Yang Du

and 3 more

This study investigated the disparities in the metabolite profiles of serum samples obtained from individuals with hepatocellular carcinoma (HCC) and those without the disease, with the objective of identifying potential biomarkers and elucidating the underlying pathogenesis pathways in this particular type of cancer. Serum samples were collected from a cohort of HCC patients (n = 40) as well as from a group of healthy controls (n = 40).
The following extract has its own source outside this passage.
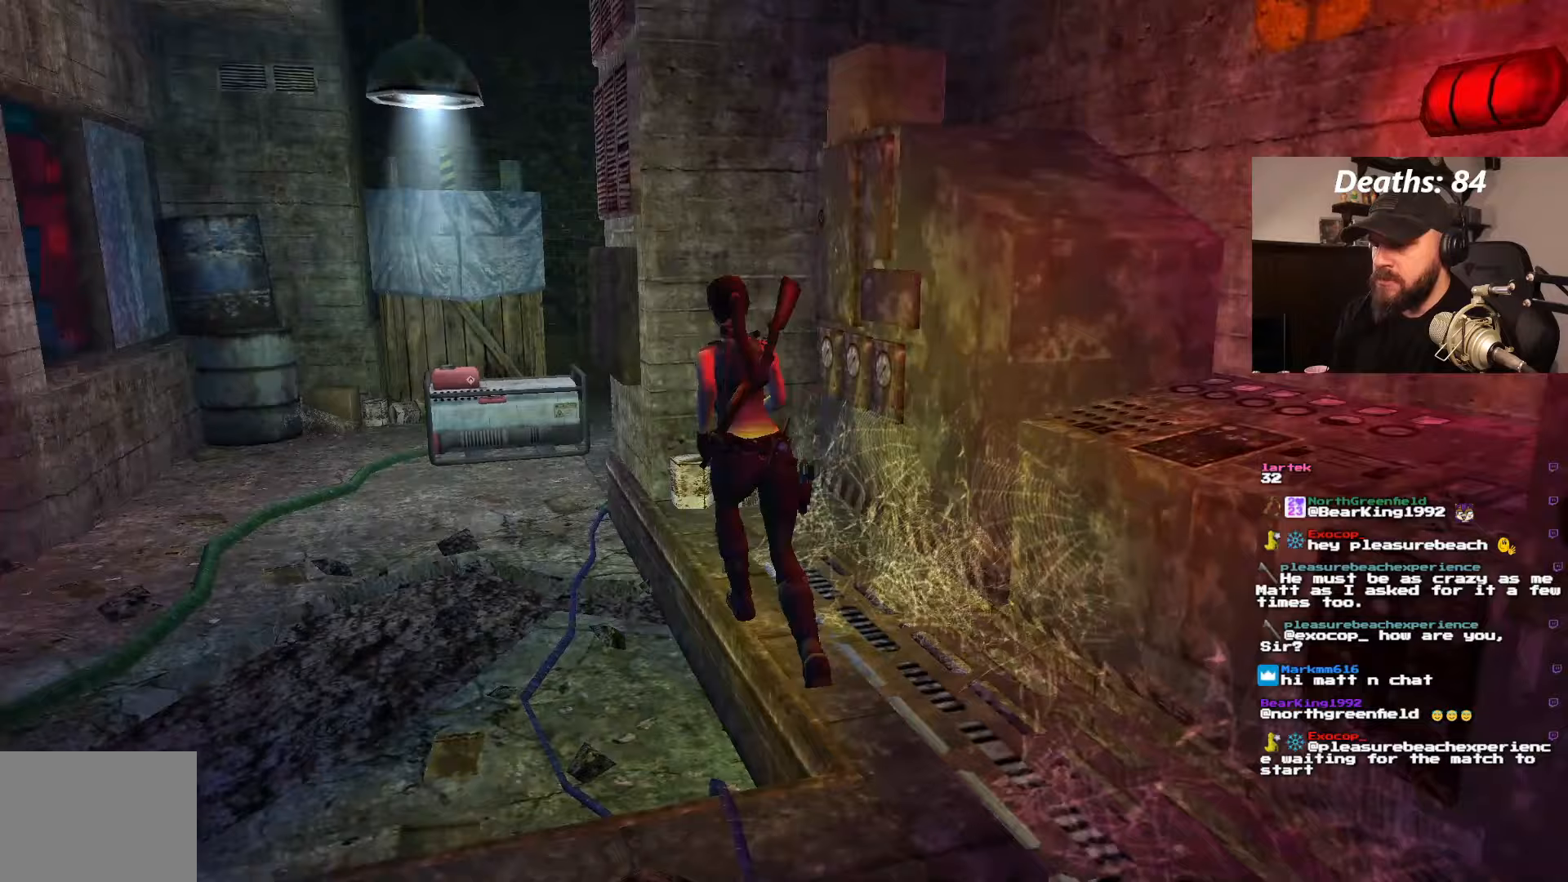
{"buttons": ["DPAD_RIGHT"], "left_stick": "center", "right_stick": "center", "events": [[100, "DPAD_UP", "up"]]}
By employing various analytical techniques including principal component analysis (PCA), partial least squares discrimination analysis (PLS-DA), orthogonal partial least square discriminant analysis (OPLS-DA), t-tests, and the volcano plot, an aberrant metabolic pathway model specific to HCC was developed. Results from PCA, PLS-DA, and OPLS-DA analyses demonstrated noticeable distinctions in the serum metabolic profiles between the HCC and control groups. The OPLS-Loading plot analysis, in conjunction with criteria such as Variable importance in the projection (VIP) > 1, Fold change (FC) > 1.5, and p < 0.05, facilitated the identification of 83 potential metabolite candidates. Among these candidates, 37 metabolites, namely vitamin D23 3-glucuronic acid, acetoacetic acid, L-glutamic acid, glycine, LysoPC (24:0/0:0), and cholesterol fatty acid ester (17:1), were found to be upregulated in the HCC group. Conversely, retinoylβ-glucuronic acid, LYSOPC (18:1 (11Z)/0:0), LYSOPC (16:0/0:0), glycerol phosphocholine, L-histidine, alanine, and lactose exhibited downregulation in the HCC group. Furthermore, the differential metabolites were associated with 11 abnormal metabolic pathways that potentially contribute to the pathophysiology of HCC. Notably, six metabolites displayed an area under the receiver operating curve (AUC) of >0.9, namely Alpha-Lactose, Glycine, LysoPE (18:0/0:0), PS (18:1(9Z)/22:6(4Z,7Z,10Z,13Z,16Z,19Z)), PS (18:3(9Z,12Z,15Z)/18:1(9Z)), and PS (20:4(5Z,8Z,11Z,14Z)/18:0). The levels of these metabolites may serve as potential discriminatory factors between HCC patients and healthy controls. Additionally, D-Glutamine and D-glutamate metabolism, Alanine, aspartate, and glutamate metabolism, as well as serine metabolism were identified as relevant mechanisms underlying HCC.